# Relative error distributions, without the heavy tail theatrics

September 19, 2016
By

(This article was first published on R – Win-Vector Blog, and kindly contributed to R-bloggers)

Nina Zumel prepared an excellent article on the consequences of working with relative error distributed quantities (such as wealth, income, sales, and many more) called “Living in A Lognormal World.” The article emphasizes that if you are dealing with such quantities you are already seeing effects of relative error distributions (so it isn’t an exotic idea you bring to analysis, it is a likely fact about the world that comes at you). The article is a good example of how to plot and reason about such situations.

I am just going to add a few additional references (mostly from Nina) and some more discussion on log-normal distributions versus Zipf-style distributions or Pareto distributions.

## The theory

In analytics, data science, and statistics we often assume we are dealing with nice or tightly concentrated distributions such as the normal or Gaussian distribution. Analysis tends to be very easy in these situation and not require much data. However, for many quantities of interest (wealth, company sizes, sales, and many more) it becomes obvious that we cannot be dealing with such a distribution. The telltale sign is usually when relative error is more plausible than absolute error. For example it is much more plausible we know our net worth to within plus or minus 10% than to within plus or minus \$10.

In such cases you have to deal with the consequences of slightly more wild distributions such as at least the log-normal distribution. In fact this is the important point and I suggest you read Nina’s article for motivation, explanation, and methods. We have found this article useful both in working with data scientists and in working with executives and other business decision makers. The article formalizes ideas all of these people already “get” or anticipate into concrete examples.

In addition to trying to use mathematics to make things more clear, there is a mystic sub-population of mathematicians that try to use mathematics to make things more esoteric. They are literally disappointed when things make sense. For this population it isn’t enough to see if switching from a normal to log-normal distribution will fix the issues in their analysis. They want to move on to even more exotic distributions such as Pareto (which has even more consequences) with or without any evidence of such a need.

The issue is: in a log-normal distribution we see rare large events much more often than in a standard normal distribution. Modeling this can be crucial as it tells us not to be lulled into to strong a sense of security by small samples. This concern can be axiomatized into “heavy tailed” or “fat tailed” distributions, but be aware: these distributions tend to be more extreme than what is implied by a relative error model. The usual heavy tail examples are Zipf-style distributions or Pareto distributions (people tend to ignore the truly nasty example the Cauchy distribution, possibly because it dates back the 17th century and thus doesn’t seem hip).

The hope seems to be that one is saving the day by brining in new esoteric or exotic knowledge such as fractal dimension or Zipf’s law. The actual fact is this sort of power-law structure has been know for a very long time under many names. Here are some more references:

Reading these we see that the relevant statistical issues have been well known since at least the 1920’s (so were not a new discovery by the later loud and famous popularizers). The usual claim of old wine in new bottles is that there is some small detail (and mathematics is a detailed field) that is now set differently. To this I put forward a quote from Banach (from Adventures of a Mathematician S.M. Ulam, University of California Press, 1991, page 203):

Good mathematicians see analogies between theorems or theories, the very best ones see analogies between analogies.

* Given request 1 *
Please echo the listing word for word, starting at its first line and ending at the line containing "family: Sapindaceae", with both of those lines included.

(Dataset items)

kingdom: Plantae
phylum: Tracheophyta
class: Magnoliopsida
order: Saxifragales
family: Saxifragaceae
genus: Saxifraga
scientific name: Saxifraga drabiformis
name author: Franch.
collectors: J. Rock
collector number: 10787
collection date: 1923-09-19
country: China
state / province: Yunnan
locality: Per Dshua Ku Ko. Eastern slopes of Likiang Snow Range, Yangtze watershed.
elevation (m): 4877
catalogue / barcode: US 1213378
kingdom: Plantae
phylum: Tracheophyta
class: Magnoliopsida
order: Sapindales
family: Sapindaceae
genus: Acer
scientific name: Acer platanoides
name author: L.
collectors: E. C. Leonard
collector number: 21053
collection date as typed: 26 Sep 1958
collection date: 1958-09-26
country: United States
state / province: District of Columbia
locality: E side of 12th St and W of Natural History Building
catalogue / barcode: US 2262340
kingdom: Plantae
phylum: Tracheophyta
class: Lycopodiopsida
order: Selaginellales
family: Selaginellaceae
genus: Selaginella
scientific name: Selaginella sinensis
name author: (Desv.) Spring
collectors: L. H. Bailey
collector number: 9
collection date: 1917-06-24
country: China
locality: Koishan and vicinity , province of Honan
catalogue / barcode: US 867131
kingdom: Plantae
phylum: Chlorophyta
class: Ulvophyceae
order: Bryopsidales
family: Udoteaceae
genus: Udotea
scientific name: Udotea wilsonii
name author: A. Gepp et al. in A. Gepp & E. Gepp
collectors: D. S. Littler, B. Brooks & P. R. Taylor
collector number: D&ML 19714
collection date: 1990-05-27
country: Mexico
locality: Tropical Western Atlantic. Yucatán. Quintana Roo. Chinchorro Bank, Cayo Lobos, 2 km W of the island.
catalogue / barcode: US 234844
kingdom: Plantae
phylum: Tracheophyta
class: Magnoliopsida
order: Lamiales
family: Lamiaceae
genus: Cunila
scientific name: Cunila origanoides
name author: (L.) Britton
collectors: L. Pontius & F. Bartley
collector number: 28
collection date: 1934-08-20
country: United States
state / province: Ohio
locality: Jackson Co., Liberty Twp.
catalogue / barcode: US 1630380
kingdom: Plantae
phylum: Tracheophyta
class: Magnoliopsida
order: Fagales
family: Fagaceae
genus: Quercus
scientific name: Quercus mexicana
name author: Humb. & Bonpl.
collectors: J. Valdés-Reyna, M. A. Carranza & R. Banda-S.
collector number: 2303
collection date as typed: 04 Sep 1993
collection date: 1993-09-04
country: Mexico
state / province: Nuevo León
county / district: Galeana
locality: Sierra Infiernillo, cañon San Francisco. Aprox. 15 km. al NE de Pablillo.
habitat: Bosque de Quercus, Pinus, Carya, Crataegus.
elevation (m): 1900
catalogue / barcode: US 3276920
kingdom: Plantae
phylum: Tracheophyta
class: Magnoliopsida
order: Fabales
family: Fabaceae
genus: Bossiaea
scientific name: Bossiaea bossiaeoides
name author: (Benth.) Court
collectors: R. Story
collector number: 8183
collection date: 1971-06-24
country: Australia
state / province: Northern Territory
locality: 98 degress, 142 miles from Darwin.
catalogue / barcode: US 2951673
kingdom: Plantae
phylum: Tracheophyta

* Given request 2 *
Name every probability distribution the blog post on relative error distributions mentions by name.

* Complete output 1 *
kingdom: Plantae
phylum: Tracheophyta
class: Magnoliopsida
order: Saxifragales
family: Saxifragaceae
genus: Saxifraga
scientific name: Saxifraga drabiformis
name author: Franch.
collectors: J. Rock
collector number: 10787
collection date: 1923-09-19
country: China
state / province: Yunnan
locality: Per Dshua Ku Ko. Eastern slopes of Likiang Snow Range, Yangtze watershed.
elevation (m): 4877
catalogue / barcode: US 1213378
kingdom: Plantae
phylum: Tracheophyta
class: Magnoliopsida
order: Sapindales
family: Sapindaceae

* Complete output 2 *
- Normal (Gaussian) distribution
- Log-normal distribution
- Zipf-style distribution
- Pareto distribution
- Cauchy distribution